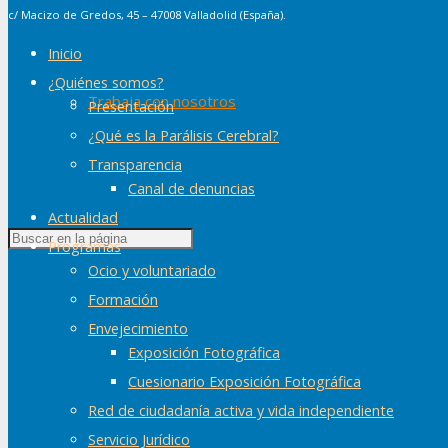
c/ Macizo de Gredos, 45 – 47008 Valladolid (España).
Inicio
¿Quiénes somos?
Trabaja con nosotros
Presentación
¿Qué es la Parálisis Cerebral?
Transparencia
Canal de denuncias
Actualidad
Programas
Ocio y voluntariado
Formación
Envejecimiento
Exposición Fotográfica
Cuesionario Exposición Fotográfica
Red de ciudadanía activa y vida independiente
Servicio Jurídico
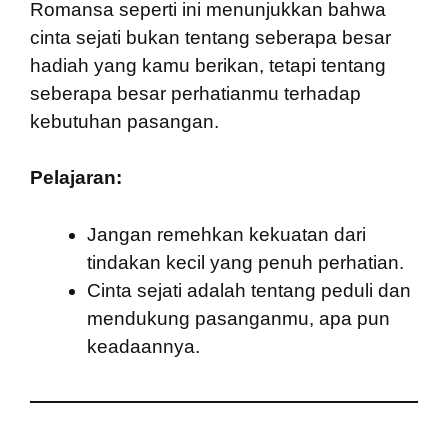
Romansa seperti ini menunjukkan bahwa
cinta sejati bukan tentang seberapa besar
hadiah yang kamu berikan, tetapi tentang
seberapa besar perhatianmu terhadap
kebutuhan pasangan.
Pelajaran:
Jangan remehkan kekuatan dari
tindakan kecil yang penuh perhatian.
Cinta sejati adalah tentang peduli dan
mendukung pasanganmu, apa pun
keadaannya.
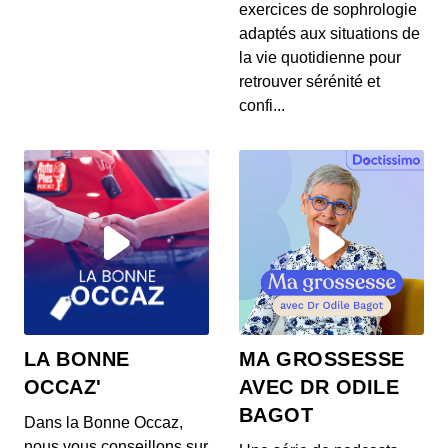
exercices de sophrologie
adaptés aux situations de
la vie quotidienne pour
retrouver sérénité et
confi...
LA BONNE
MA GROSSESSE
OCCAZ'
AVEC DR ODILE
BAGOT
Dans la Bonne Occaz,
nous vous conseillons sur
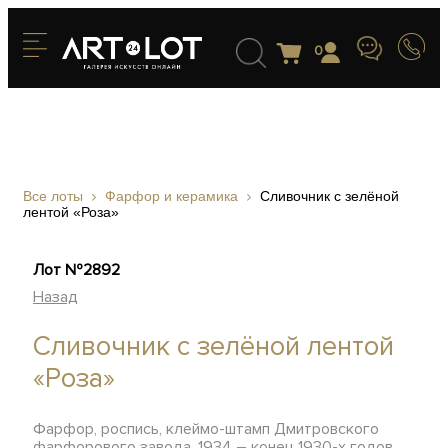
0
Все лоты
Фарфор и керамика
Сливочник с зелёной
лентой «Роза»
Лот №2892
Назад
Сливочник с зелёной лентой
«Роза»
Фарфор, роспись, клеймо-штамп Дмитровского
фарфорового завода, 1934 – конец 1930-х годов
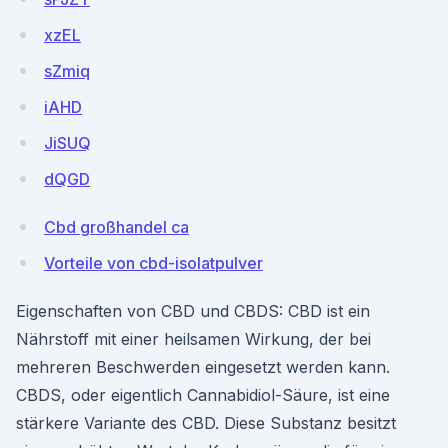
xzEL
sZmiq
iAHD
JiSUQ
dQGD
Cbd großhandel ca
Vorteile von cbd-isolatpulver
Eigenschaften von CBD und CBDS: CBD ist ein
Nährstoff mit einer heilsamen Wirkung, der bei
mehreren Beschwerden eingesetzt werden kann.
CBDS, oder eigentlich Cannabidiol-Säure, ist eine
stärkere Variante des CBD. Diese Substanz besitzt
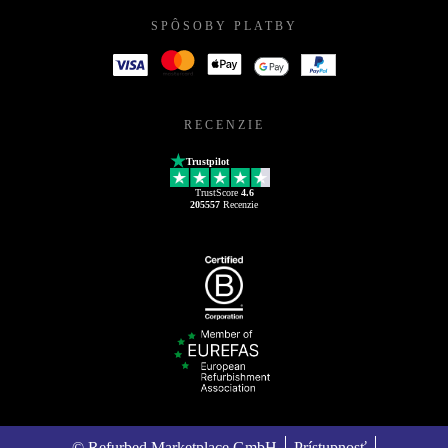
SPÔSOBY PLATBY
RECENZIE
Trustpilot
TrustScore
4.6
205557
Recenzie
© Refurbed Marketplace GmbH
Prístupnosť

============================================================

--- WRITTEN TASK ---
Verbatim output, no pictures: the line holding "retrouver sérénité et" and all lines after it through the last line of the material, with nothing else.

--- ANSWER AREA ---
retrouver sérénité et
confi...
LA BONNE
MA GROSSESSE
OCCAZ'
AVEC DR ODILE
BAGOT
Dans la Bonne Occaz,
nous vous conseillons sur
0
Все лоты
Фарфор и керамика
Сливочник с зелёной
лентой «Роза»
Лот №2892
Назад
Сливочник с зелёной лентой
«Роза»
Фарфор, роспись, клеймо-штамп Дмитровского
фарфорового завода, 1934 – конец 1930-х годов
xzEL
sZmiq
iAHD
JiSUQ
dQGD
Cbd großhandel ca
Vorteile von cbd-isolatpulver
Eigenschaften von CBD und CBDS: CBD ist ein
Nährstoff mit einer heilsamen Wirkung, der bei
mehreren Beschwerden eingesetzt werden kann.
CBDS, oder eigentlich Cannabidiol-Säure, ist eine
stärkere Variante des CBD. Diese Substanz besitzt
SPÔSOBY PLATBY
RECENZIE
Trustpilot
TrustScore
4.6
205557
Recenzie
© Refurbed Marketplace GmbH
Prístupnosť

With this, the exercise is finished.